Organic albuminuria is of three types: 1) Renal Albuminuria - When the cause is the kidney disease. 2) Pre-renal Albuminuria - When the kidneys are affected secondarily to some other disease. Post-renal Albuminuria - When the protein is added to the urine after it has left the renal tubules.

  1. Renal Albuminuria: It is found in all forms of kidney disease. The cause of renal disorder or kidney disease may be inflammatory (infectious), degenerative (immunological) or destructive (toxic or malignant). The plasma globulin and red blood cells (RBCs) may also be excreted along with albumin during some renal disorders. The urine would be smoky in color if macroscopic hematuria (blood in urine) is also associated with proteinuria. The cases of acute glomerulonephritis may excrete 0.5 to 2.0 percent (0.5 g to 2.0 g/dl) protein in the urine, whereas the cases affected by chronic glomerulonephritis generally excrete less than 0.5 percent (0.5 g/dl) protein in the urine. The amount of protein excreted daily would vary depending on the volume of urine voided daily. The ratio of albumin to globulin excreted in the urine may vary from 10:1 to 5:1. A routine and quantitative urine analysis is required to evaluate the extent of excretion of proteins in the urine.

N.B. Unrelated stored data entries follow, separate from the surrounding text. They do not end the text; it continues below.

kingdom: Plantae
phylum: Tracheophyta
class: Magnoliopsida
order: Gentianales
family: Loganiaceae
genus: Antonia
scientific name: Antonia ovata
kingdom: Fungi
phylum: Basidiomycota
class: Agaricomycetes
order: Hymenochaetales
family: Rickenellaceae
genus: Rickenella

  2. Pre-renal Albuminuria: It is found in a variety of conditions exerting stress on the kidneys. The pre-renal albuminuria usually disappears when the primary disease is cured. Impairment of renal circulation due to dehydration, diarrhea or vomiting, blood loss due to accidental injuries or anemia are the most common conditions, which could lead to pre-renal albuminuria.

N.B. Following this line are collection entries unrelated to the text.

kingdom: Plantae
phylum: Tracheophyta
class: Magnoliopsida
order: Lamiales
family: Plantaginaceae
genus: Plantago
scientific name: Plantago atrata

  3. Post-renal Albuminuria: The proteinuria or albuminuria is termed as post-renal albuminuria if protein is possibly added to the urine as it passes along the urinary tract after leaving the urinary tubules of the kidneys. The major causes of the post-renal albuminuria are the lesions of the renal pelvis or urinary bladder. Lesions of the prostate (in male patients) and urethra also lead to post-renal albuminuria. Admixture of discharges from the vagina (in female patients) and semen (in male patients) may also give positive tests for protein.